**EXTRACT:**
Extinct superfamily of trilobites

The Paradoxidoidea Hawle & Corda 1847, are a superfamily of trilobites, a group of extinct marine arthropods. They occurred during the late Lower Cambrian (Toyonian) and disappeared at the end of the Middle Cambrian.

== Description ==
Species in this superfamily can be average (under 10 cm) to very large (over 30 cm), are relatively flat, have an inverted egg-shaped outline, a glabella that in early genera has parallel sides and expands forward in later representatives, and approaches or reaches the frontal border. All species have an almost semicircular headshield (or cephalon) with long backward directed genal spines. The facial suture in front of the eye diverges forward and outward in the Paradoxididae, while in the Centropleuridae it runs outward and even a bit backward (or retrodivergent). The articulate middle part of the body (or thorax) consists of 14 to 21 segments ending in sickle-shaped spines that to the back curve increasingly further backwards (Paradoxididae) or in bluntly truncated tips (Centropleuridae). While in the Paradoxididae the frontal two segments may be more robust, the thorax of the Centropleuridae is characterize by longer backward directed sickle shaped spines on the three rear thoracic segments. The tailshield (or pygidium) is typically small with an entire margin or pair of spines in Paradoxididae, and medium-sized with 2 or 3 pairs of marginal spines in the Centropleuridae.

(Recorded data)
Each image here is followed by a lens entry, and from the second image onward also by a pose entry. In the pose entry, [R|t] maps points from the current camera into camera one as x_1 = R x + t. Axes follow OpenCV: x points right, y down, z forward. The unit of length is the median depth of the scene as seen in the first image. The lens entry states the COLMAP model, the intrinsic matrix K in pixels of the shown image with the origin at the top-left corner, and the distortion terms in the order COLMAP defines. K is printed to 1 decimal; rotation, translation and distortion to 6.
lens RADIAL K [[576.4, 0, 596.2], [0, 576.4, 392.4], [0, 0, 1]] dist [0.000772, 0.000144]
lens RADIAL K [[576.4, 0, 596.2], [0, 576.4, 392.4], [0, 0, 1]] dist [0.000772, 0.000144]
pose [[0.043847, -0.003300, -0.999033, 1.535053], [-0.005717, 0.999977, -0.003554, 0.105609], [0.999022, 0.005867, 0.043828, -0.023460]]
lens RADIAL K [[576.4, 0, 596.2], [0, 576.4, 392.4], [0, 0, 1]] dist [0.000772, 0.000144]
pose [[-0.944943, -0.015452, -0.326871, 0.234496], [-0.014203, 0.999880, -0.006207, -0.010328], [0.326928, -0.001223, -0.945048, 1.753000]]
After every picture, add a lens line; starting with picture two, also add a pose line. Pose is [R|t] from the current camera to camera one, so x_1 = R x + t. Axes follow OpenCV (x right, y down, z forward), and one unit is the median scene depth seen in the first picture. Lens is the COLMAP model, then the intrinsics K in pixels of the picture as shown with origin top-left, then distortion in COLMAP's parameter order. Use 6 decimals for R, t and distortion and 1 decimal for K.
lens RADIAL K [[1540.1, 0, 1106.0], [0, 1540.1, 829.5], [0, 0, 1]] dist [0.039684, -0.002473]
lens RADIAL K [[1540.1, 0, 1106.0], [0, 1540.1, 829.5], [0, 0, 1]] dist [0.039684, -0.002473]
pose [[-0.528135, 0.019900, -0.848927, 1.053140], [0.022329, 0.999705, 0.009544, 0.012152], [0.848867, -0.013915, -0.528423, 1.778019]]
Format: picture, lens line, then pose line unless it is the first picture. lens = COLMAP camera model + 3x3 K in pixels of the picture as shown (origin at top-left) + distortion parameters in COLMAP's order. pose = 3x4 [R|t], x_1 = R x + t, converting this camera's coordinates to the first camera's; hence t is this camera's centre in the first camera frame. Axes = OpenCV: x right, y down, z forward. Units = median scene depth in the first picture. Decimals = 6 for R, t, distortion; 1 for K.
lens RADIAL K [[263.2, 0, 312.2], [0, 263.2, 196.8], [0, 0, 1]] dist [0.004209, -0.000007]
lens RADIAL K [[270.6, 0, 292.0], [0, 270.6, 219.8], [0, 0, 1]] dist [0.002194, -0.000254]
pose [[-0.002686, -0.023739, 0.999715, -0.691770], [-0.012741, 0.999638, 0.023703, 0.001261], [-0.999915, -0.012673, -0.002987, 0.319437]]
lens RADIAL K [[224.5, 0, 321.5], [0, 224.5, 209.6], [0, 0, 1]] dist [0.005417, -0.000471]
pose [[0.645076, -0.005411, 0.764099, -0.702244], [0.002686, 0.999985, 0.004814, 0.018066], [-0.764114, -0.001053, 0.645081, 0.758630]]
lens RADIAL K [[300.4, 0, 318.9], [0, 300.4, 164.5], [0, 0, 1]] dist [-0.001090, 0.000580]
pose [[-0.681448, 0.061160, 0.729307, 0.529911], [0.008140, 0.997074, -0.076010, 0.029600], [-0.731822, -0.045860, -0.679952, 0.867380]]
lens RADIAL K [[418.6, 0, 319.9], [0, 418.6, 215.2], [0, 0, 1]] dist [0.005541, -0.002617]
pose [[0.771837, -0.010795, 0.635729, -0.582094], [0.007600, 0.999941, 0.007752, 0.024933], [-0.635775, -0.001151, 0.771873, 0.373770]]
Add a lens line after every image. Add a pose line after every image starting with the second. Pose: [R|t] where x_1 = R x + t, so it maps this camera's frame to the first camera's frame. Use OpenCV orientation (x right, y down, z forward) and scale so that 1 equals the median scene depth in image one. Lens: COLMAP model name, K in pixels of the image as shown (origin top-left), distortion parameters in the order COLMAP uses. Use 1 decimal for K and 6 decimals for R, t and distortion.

**DESCRIPTION OF THE TASK:**
Answer these questions using the Paradoxidoidea text above.
(a) When did the Paradoxidoidea disappear?
(b) How many segments make up the thorax?
(c) What is the tailshield like in the Centropleuridae?

**EXERCISE SOLUTION:**
(a) At the end of the Middle Cambrian.
(b) 14 to 21 segments.
(c) Medium-sized, with 2 or 3 pairs of marginal spines.